Netflix · Live Streaming · 17 May 2026
November 15, 2024: 65 million people log on to watch Mike Tyson fight Jake Paul, the largest live sports stream in history. Behind the scenes, Netflix engineers are white-knuckling a system they built from scratch — one where a single bad video segment, a CDN request storm, or a missed 2-second write deadline means millions of viewers see a black screen.
- 65M concurrent streams
- 113ms → 25ms p50 latency
- 200Gbps+ read throughput
- 2-second segment SLA
- 90%+ cache hit on 404 storms
- 38M events/sec monitored
The Story
Our back-of-the-envelope calculations showed worst-case read throughput in the O(100Gbps) range, which would normally be extremely expensive for a strongly-consistent storage engine like Apache Cassandra.

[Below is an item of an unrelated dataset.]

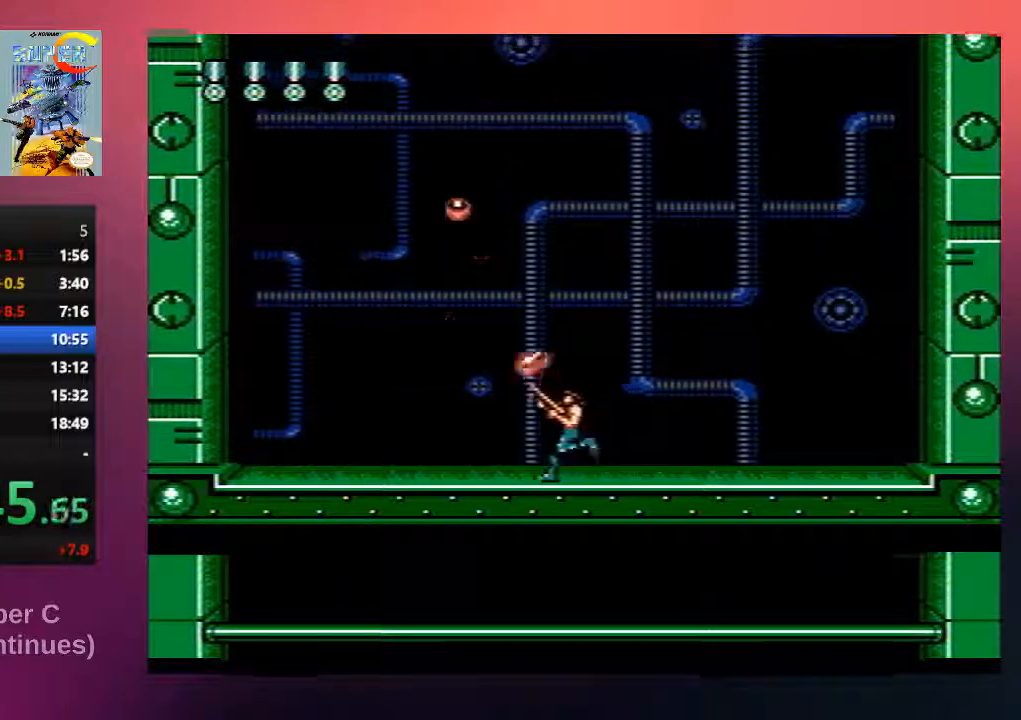
{"buttons": ["DPAD_UP", "DPAD_RIGHT"], "events": [[100, "B", "up"], [267, "B", "down"], [400, "B", "up"], [400, "DPAD_LEFT", "up"], [500, "DPAD_RIGHT", "down"]]}
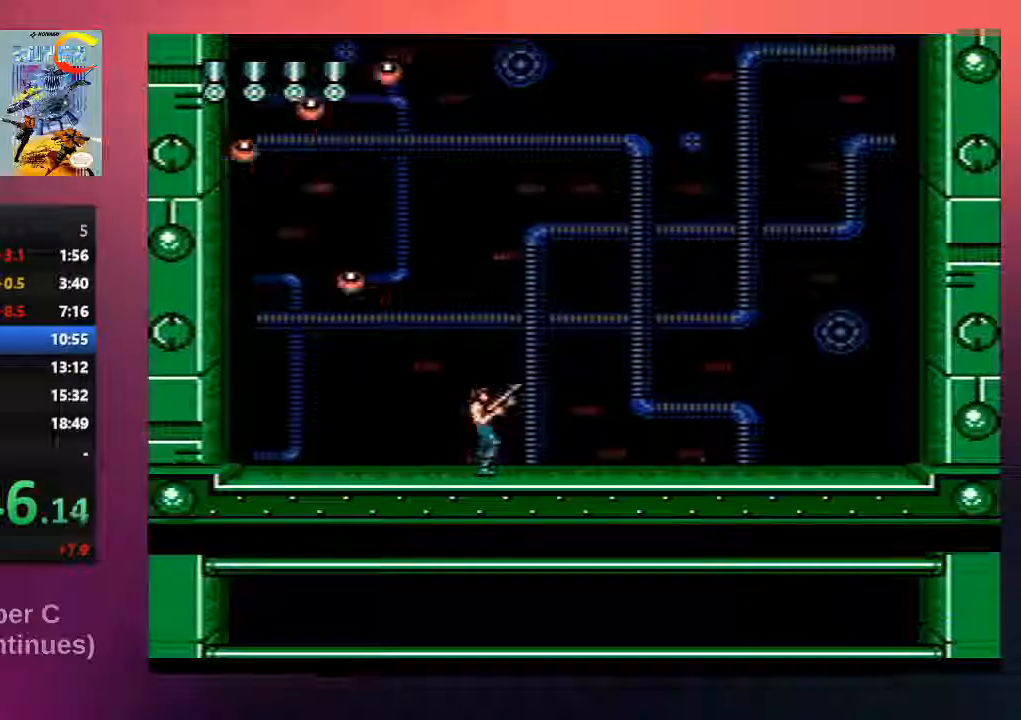
{"buttons": ["DPAD_UP"], "events": [[33, "B", "down"], [167, "B", "up"], [300, "B", "down"], [317, "DPAD_RIGHT", "up"], [450, "B", "up"]]}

— — Xiaomei Liu, Joseph Lynch, Chris Newton — via Netflix Engineering Blog
On November 15, 2024, Netflix did something it had been quietly engineering toward for three years: it streamed the biggest live sports event the internet had ever seen. 65 million concurrent viewers watched Mike Tyson and Jake Paul trade punches at AT&T Stadium in Arlington, Texas — a number that dwarfs any single streaming event Netflix had previously attempted. Open Connect (Netflix's proprietary global CDN, a network of hardware appliances co-located inside ISPs worldwide, purpose-built for video delivery) nodes around the world hammered the origin for segments every two seconds, each chunk potentially several megabytes, from every timezone simultaneously. The pressure on what Netflix engineers call Live Origin — the custom-built microservice bridging the cloud encoding pipeline and the CDN — was unlike anything in the company's history. This was not a load test. There was no rollback button if the system buckled.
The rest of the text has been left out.